>> begin TASK INPUT

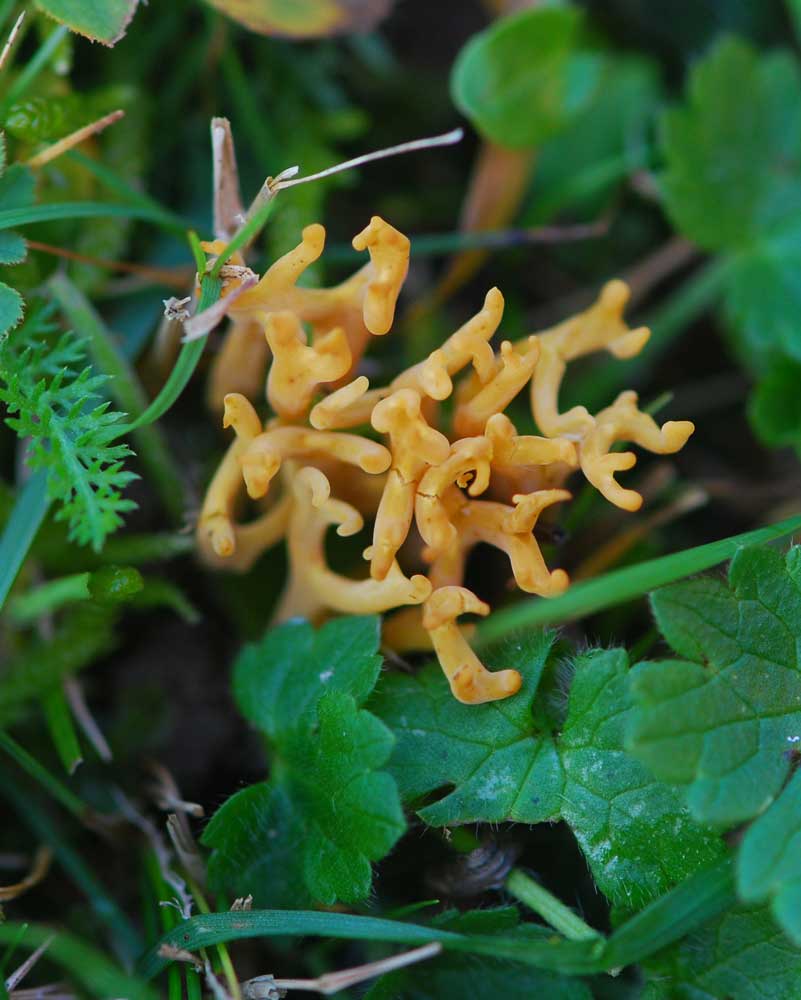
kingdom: Fungi
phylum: Basidiomycota
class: Agaricomycetes
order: Agaricales
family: Clavariaceae
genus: Clavulinopsis
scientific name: Clavulinopsis corniculata
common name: eng-køllesvamp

>> end TASK INPUT

Copy out everything from the line containing "order: Agaricales" down to the end of the entries, keeping each line unchanged.

order: Agaricales
family: Clavariaceae
genus: Clavulinopsis
scientific name: Clavulinopsis corniculata
common name: eng-køllesvamp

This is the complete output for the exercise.